Well I was very dubious of this change, and historically it was an expection from the standards that one would not make such a requirement. I tried it previously and had to back it out, because it caused a few problems.
First you want to be sure that your own internal administration emails for alerting you to problems and such like all have valid domains. But computers aren't clients or bosses, so you can always switch the check on and check the logs (See also "warn_if_reject" for the Postfix was of doing this without rejecting the emails and "soft_bounce").
After some careful checking, I finally enabled this check on our email servers this week, and looked at the logs carefully. End of the first day, top of the log file for domains rejected by this rule were emails from "ebayco.uk" (Obviously not a real domain as UK companies get a third level domain name in ".co.uk" like "ebay.co.uk"). Great you think, I've stopped an Ebay scammer, but no the emails were coming from an Ebay SMTP server.

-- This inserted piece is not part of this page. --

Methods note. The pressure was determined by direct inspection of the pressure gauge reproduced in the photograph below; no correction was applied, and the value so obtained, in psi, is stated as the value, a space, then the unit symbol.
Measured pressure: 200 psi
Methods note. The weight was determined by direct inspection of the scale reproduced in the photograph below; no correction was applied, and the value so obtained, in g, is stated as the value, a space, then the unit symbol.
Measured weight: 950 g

I think requiring a valid sending domain is a reasonable thing to do. I've been doubtful of two things, losing internal emails (especially infrequent ones), and putting in tests that encourage spammers to use real domain names (without also requiring that they have some right to use that domain name). But because we forward so much email to other servers, and many of those servers make this requirement, it ultimately results in a cleaner queue our end (and less spam delivered) if we only accept emails where a domain both exists, and is resolvable at the time the email is sent to us.

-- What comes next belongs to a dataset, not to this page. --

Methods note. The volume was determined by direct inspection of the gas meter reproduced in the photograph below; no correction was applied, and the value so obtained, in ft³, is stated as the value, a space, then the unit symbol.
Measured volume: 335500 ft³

Lesson 1 - even the simplest, and most basic of checks on email content can result in false positives. Although by doing the check early, we avoid creating backscatter, that might happen if we did this after queuing the email.
Lesson 2 - some types of false positive make the sender look so daft (can't type their own domain name) they are unlikely to complain too loudly. Learning to recognise which policy changes fit into this category is by far the most useful thing to learn from this.
Lesson 3 - Good email administration is hard work, I'd suggest most companies should outsource it along with DNS management, as economies of scale quickly accumulate in providing these sort of services, but you need to choose a provider carefully.